Fried rice for the soul

STORIES FROM CHINA
Fried rice for the soul
By Luke Wesley
Authentic Media. 128 pages. £6.99
ISBN 1 85078 638 0

Luke Wesley is the pen-name of a Western Christian who has lived in China for most of the past decade, and has ministered in both the house churches and the government-registered ‘Three Self’ churches. The book consists of 52 Scripture readings followed by short meditations generally two pages long, drawn from the author’s experience in China. Each meditation concludes with a prayer.

This book in general presents a fair and balanced picture of the amazing growth and vitality of the modern, post-Mao Chinese church. The author has hiked to remote mountainous areas and tribal villages and everywhere come across evidence of God’s working. There is a freshness and zeal in the accounts which reflects the dynamism of the Chinese Christian experience.

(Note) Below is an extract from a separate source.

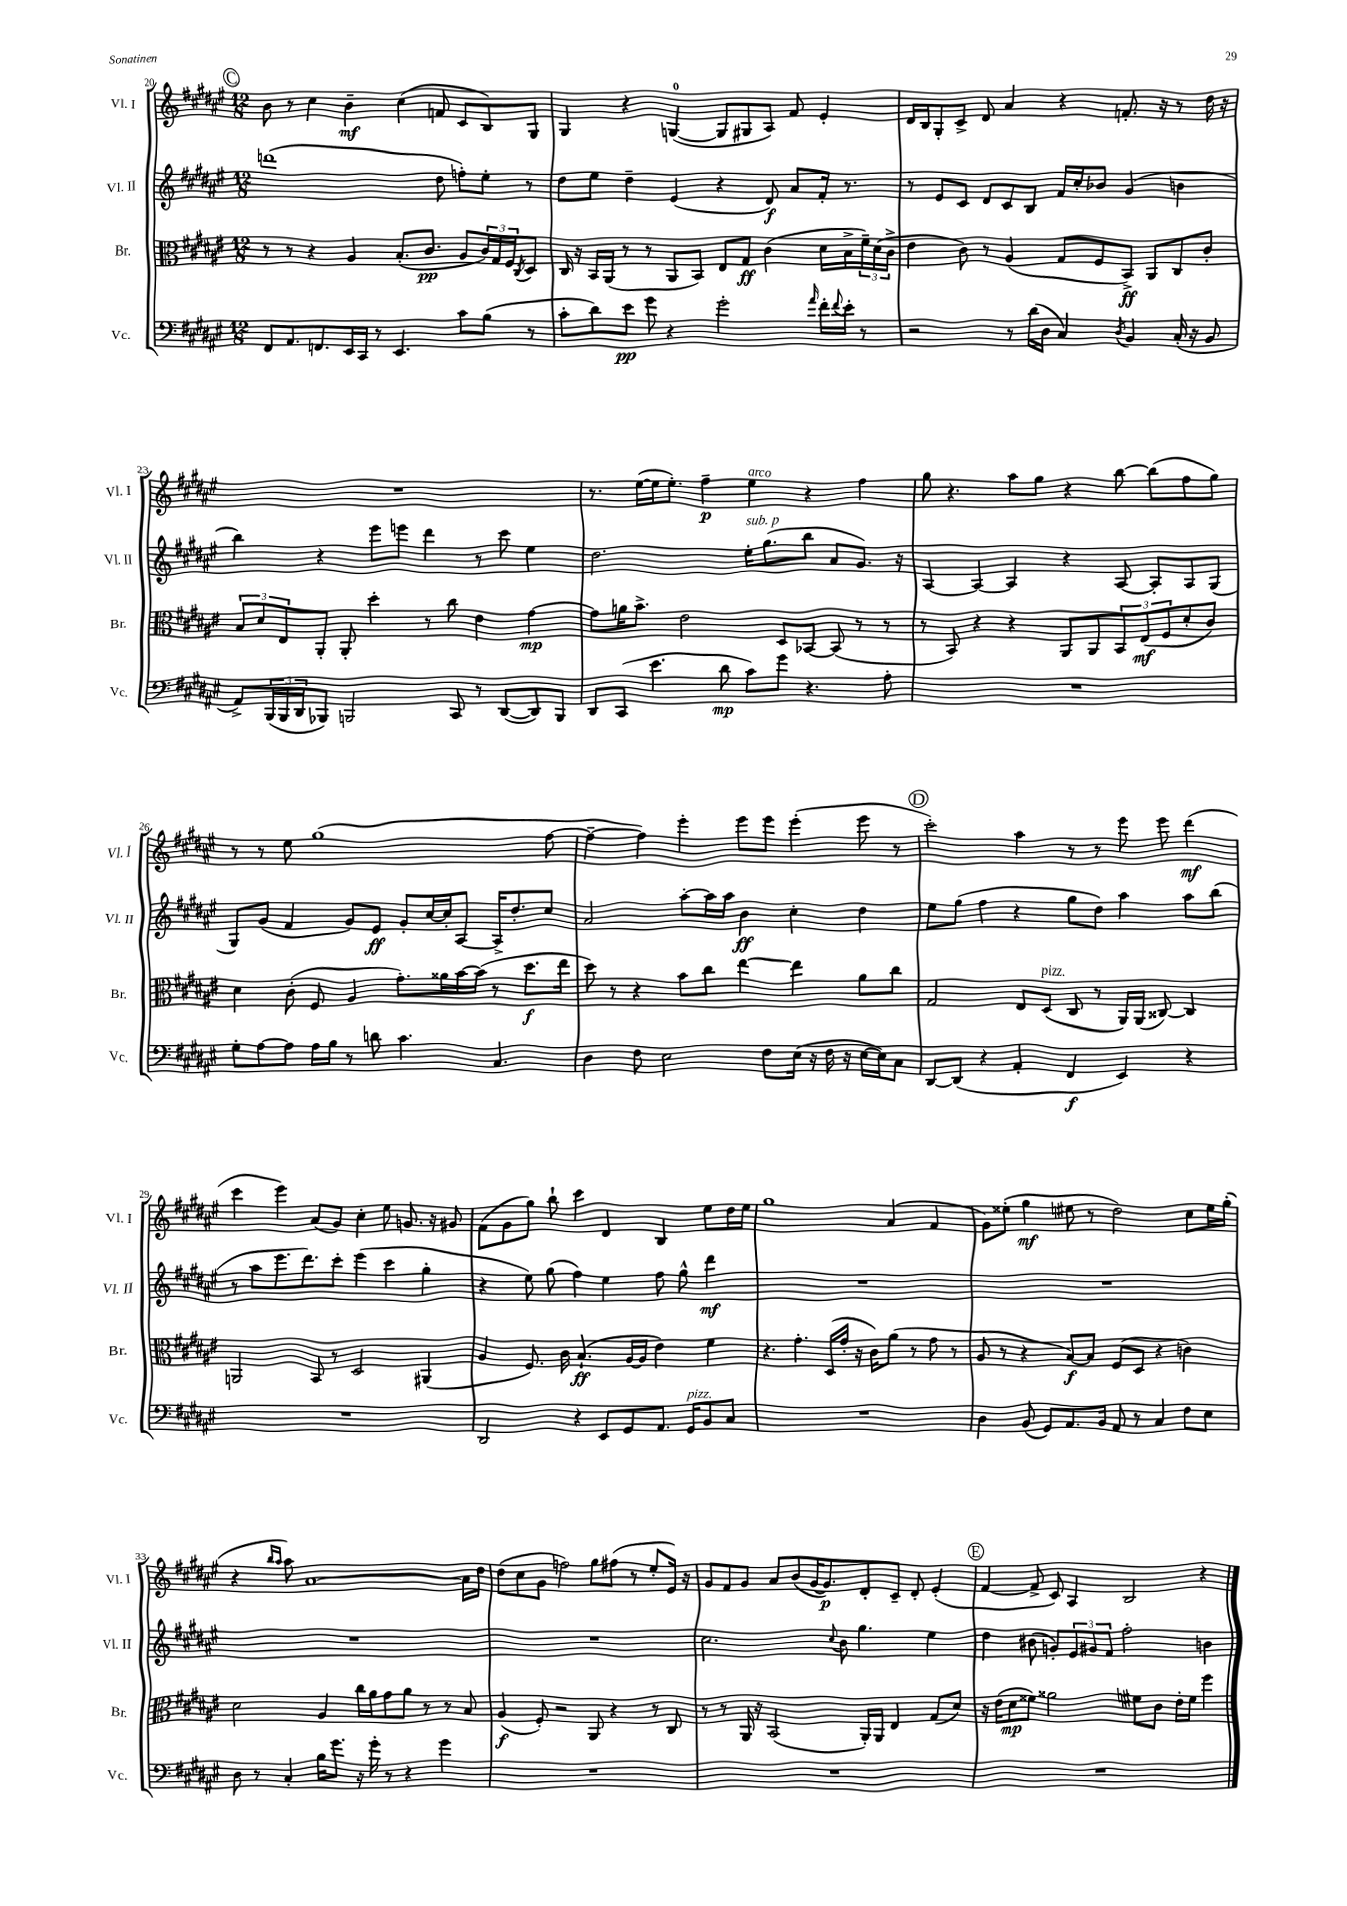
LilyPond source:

If this reviewer has one criticism, it is the impression given that virtually all the Christians in China are Pentecostal in their experience. While this is true of some large, mainly rural groups, the present reviewer’s experience of 25 years’ visiting Chinese churches is that the majority of churches, both house church and ‘Three Self’, are conservative evangelical in doctrine and practice, especially in the cities. Tongues-speaking and exuberant manifestations are the exception rather than the rule in public worship.

With this caveat, the book may nevertheless be recommended as a useful addition to the growing literature on the current church-growth in China — a country where, it should never be forgotten, only 30 years ago all churches were still closed and the gospel supposedly eradicated. Today there may be 50-70 million Protestant believers in China — compared to only one million in 1949 when the Communists took control.